A palavra censura, por motivos históricos que
todos conhecem, carrega às costas uma imensa carga negativa. A
censura foi mal utilizada em muitos lugares e por isso hoje já
não existe.
Mas devia existir, porque sem ela a sociedade não educa: permite
que seja arrasado em poucos minutos aquilo que pais e educadores ajudaram
a edificar com grande esforço ao longo de muitos anos. O que me
custa é que se possa chamar censura - uma palavra tão desagradável
- ao cuidado de não deixarmos entrar na nossa casa a lama.

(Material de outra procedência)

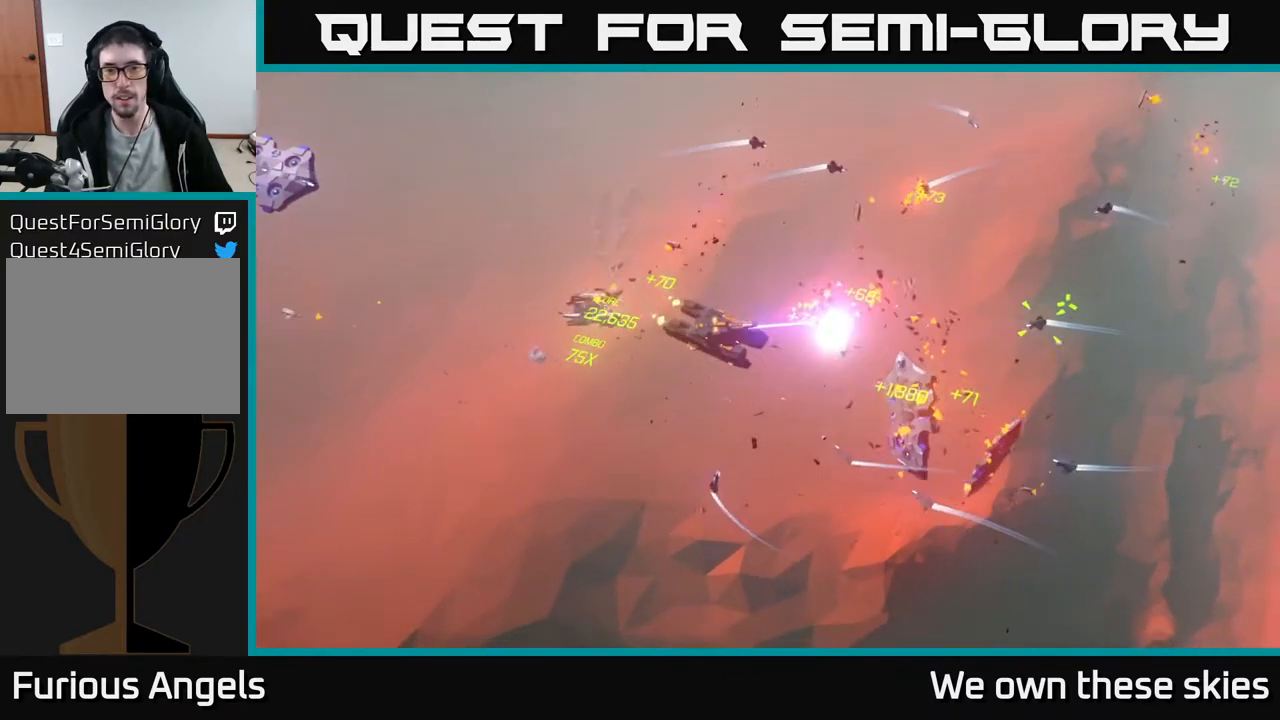
{"buttons": [], "left_stick": "right", "events": []}
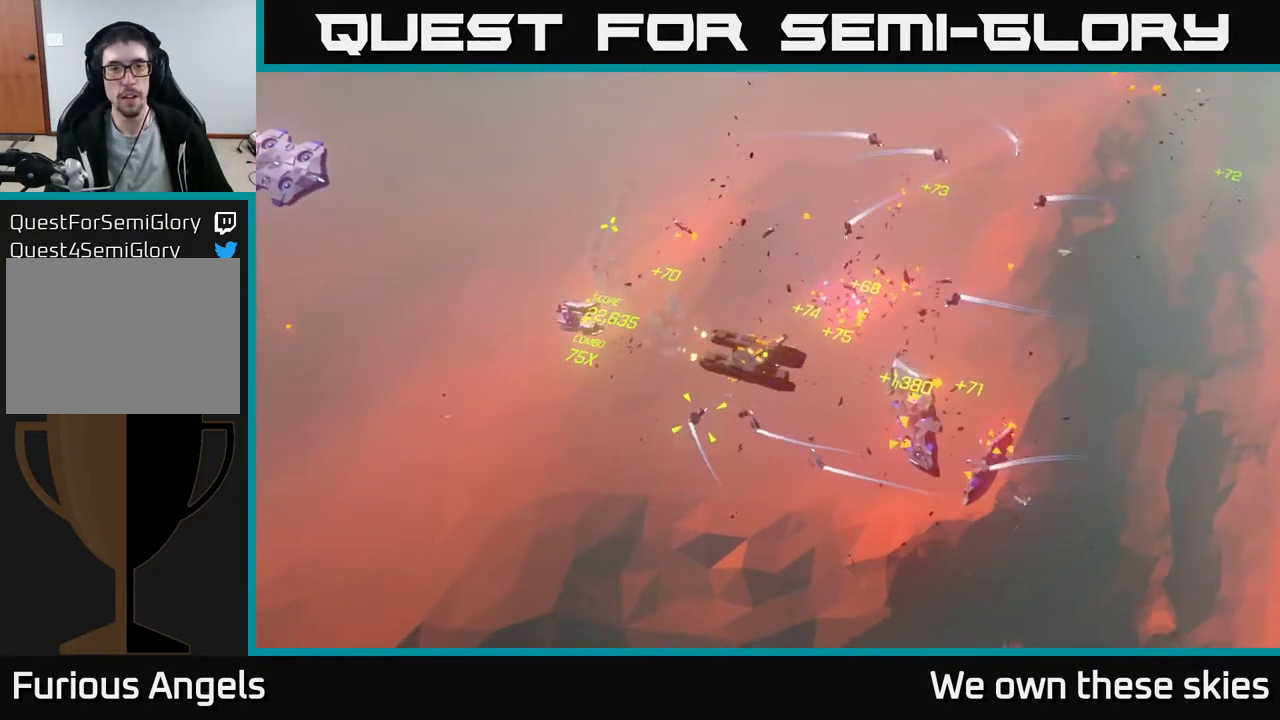
{"buttons": [], "left_stick": "center", "events": [[217, "left_stick", "center"]]}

Pensemos numa família. Por vezes sucede que não deixamos
o filho pequeno fazer coisas como uma escalada nas rochas, porque, não
tendo preparação para uma atividade dessas, poderia eventualmente,
por azar, partir um braço. Maior motivo existe para não
permitirmos que passe horas, todos os dias, a ver tudo o que aparece na
televisão - o que com toda certeza contribuiria muito mais para
a sua infelicidade do que um braço partido...
Se procuramos poupar aos nossos filhos a má companhia de um outro
jovem que se droga ou se embebeda, se evitamos que freqüentem lugares
perigosos para a sua integridade física ou psíquica, é
natural que tenhamos esse mesmo cuidado em relação a um
programa de televisão que lhes é prejudicial.
Mas não deviam ser apenas os pais a ter essa preocupação
com as crianças. Elas não dizem respeito a toda a sociedade?
Os governos não se deviam preocupar com isso?
Os pais não permitem que entre em casa, por exemplo, uma revista
pornográfica, mas os governantes permitem que elas se vendam nas
lojas. Isto parece significar que pais e governantes têm preocupações
diferentes pelas crianças.
Devia haver censura. Com outro nome. Com um nome que refletisse o amor
apaixonado dos pais pelos seus filhos, o entusiasmo enorme de uma nação
pelas suas crianças.
Eu não me importo nada de dizer isto quando não está
na moda dizê-lo. Até porque, como não há censura...,
ninguém me vem prender.
O que sucede atualmente é que - para defender a "liberdade
de expressão" daqueles que produzem certos programas televisivos
e dos que fabricam determinado gênero de revistas e filmes e livros
- permitimos que as nossas crianças e os nossos jovens se sujem
nos vômitos orgíacos dessa gente: pseudo-intelectuais, pseudo-artistas,
porque aquilo que produzem não é bom nem verdadeiro nem
belo.
Ora, a liberdade de expressão não é nada que dê
a alguém o direito de sujar os outros. Neste ponto, ou entendemos
mal, ou estamos nos deixando levar no conto de quem utiliza o termo "liberdade
de expressão" para defender a sua atividade, que não
passa de um inaceitável negócio feito à custa do
mal de outros.
Devíamos proteger os nossos - protegermo-nos a nós mesmos
- desses negociantes de mãos sujas. Era preciso reduzi-los ao silêncio.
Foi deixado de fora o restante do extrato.